You Meant So Much To So Many For So Long


In the early 70's I had just come from a four-month stint on KQOT, a daytime top-40 radio station in Yakima, my first real job in the field. An alcoholic owner, the duty of feeding the horse out back, and enough RF to force you to do your production after hours (dark) brought me quickly back home to Bainbridge Island.

I picked up some yard work for a friend of the family and one day he asked if I was serious about this radio thing. I wasn't sure until he mentioned he knew Larry Nelson and could line up an interview if I wanted. Are you kidding me?! LARRY NELSON!!!? Uh, just one problem...I didn't have an aircheck. The RF was so bad at K-QWAT there was no point in even trying to record something.

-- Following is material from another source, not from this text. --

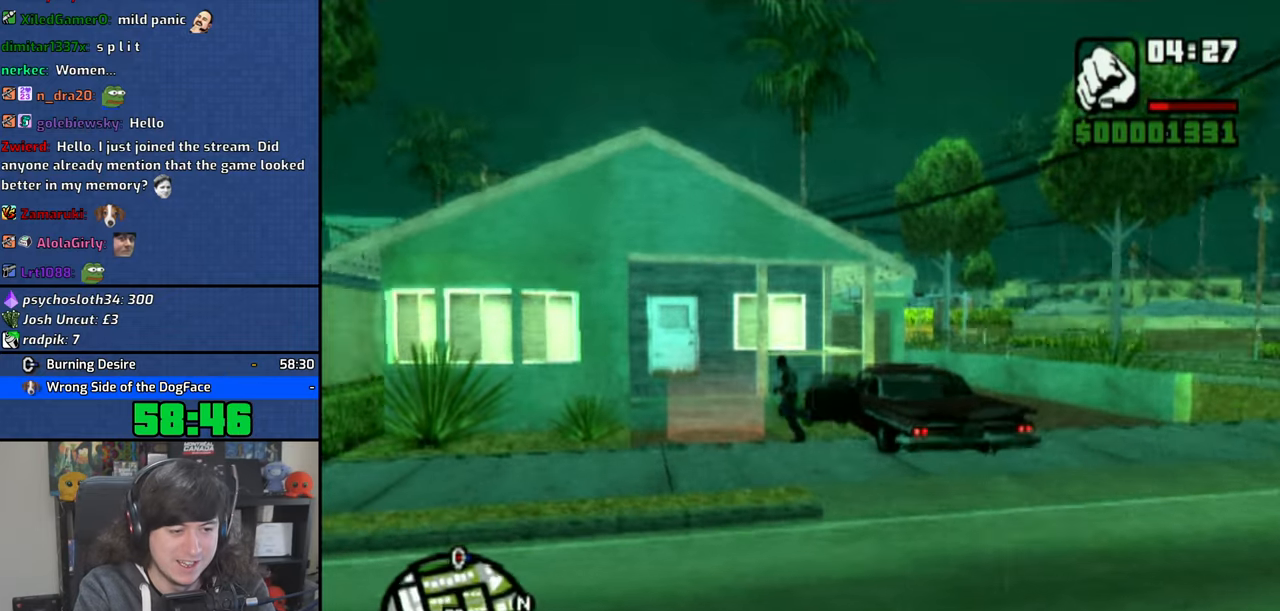
{"dt_ms": 500, "buttons": [], "left_stick": "center", "right_stick": "center", "events": [[66, "CROSS", "down"], [66, "left_stick", "down-left"], [150, "CROSS", "up"], [200, "left_stick", "down"], [233, "CROSS", "down"], [300, "left_stick", "center"], [316, "CROSS", "up"], [383, "CROSS", "down"], [483, "CROSS", "up"]]}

I pleaded with KUOW to allow me to create a tape in their studios. This was not something they did. "But, it's an interview with Larry Nelson, I have to have something for him to critique," I pleaded and begged. They gave into my sorrowful tones and allowed me to use their production room for about an hour. In the process, flipping buttons -- the wrong buttons -- I took them off the air twice. BUT I HAD MY AIRCHECK!!!

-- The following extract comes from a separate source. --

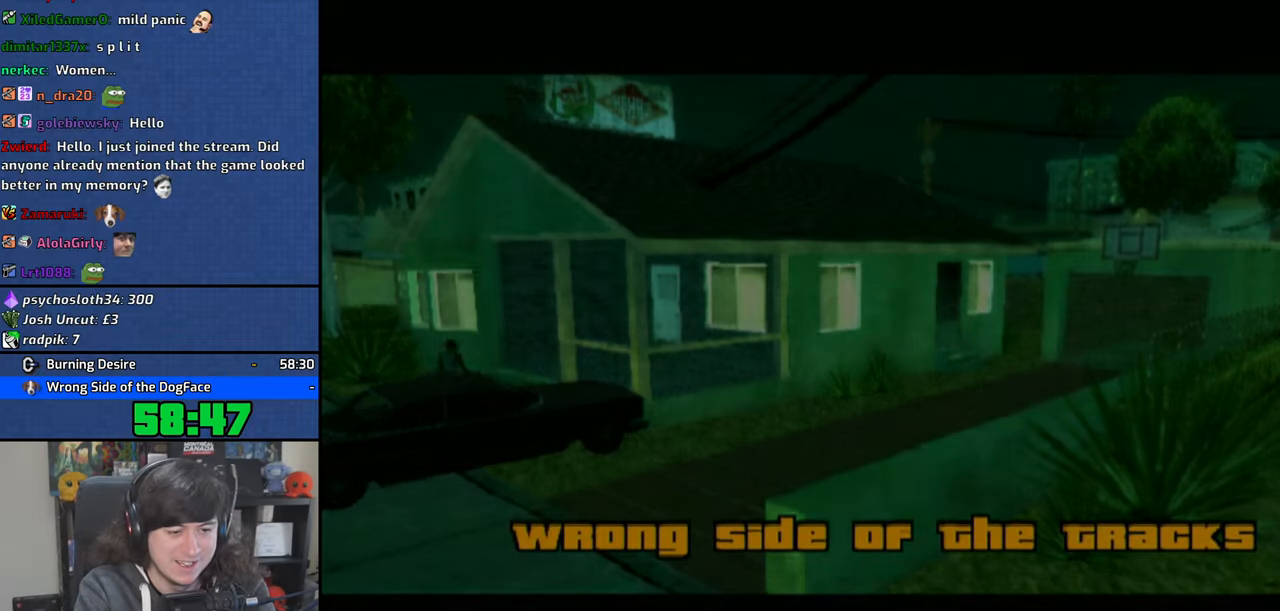
{"dt_ms": 500, "buttons": [], "left_stick": "center", "right_stick": "center", "events": [[33, "CROSS", "down"], [133, "CROSS", "up"], [183, "CROSS", "down"], [283, "CROSS", "up"], [350, "CROSS", "down"], [450, "CROSS", "up"]]}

Larry was so nice, he said nothing of my puke of a delivery, the style I had developed in Yakima. He listened through it and was as sincere as he could be saying many positive things.

On cloud nine, I left. Bouncing my way back to the ferry, I passed a broadcast school I'd ignored many times before...until now. I went in and handed my tape to the owner of this school called Radio Show Broadcast Training. He confirmed everything Larry had just told me. The owner was John Maynard. He and Charlie Brown owned the school and were training other hopefuls at that time who would also have wonderful radio careers. Tom Hutyler, Bob Case, Casey Summers, John Posey and many more.

Following my many years at KJR I had a chance to work at KOMO with my mentor Larry Nelson. What a talent to watch in person, what a joy to be around. A few weeks into the job I shared with him my/our story. He had no recollection but was happy to hear that he had played such a pivotal role in my decision to stay and continue to work in this business.

Thank you Larry. You have meant so much to so many for so long.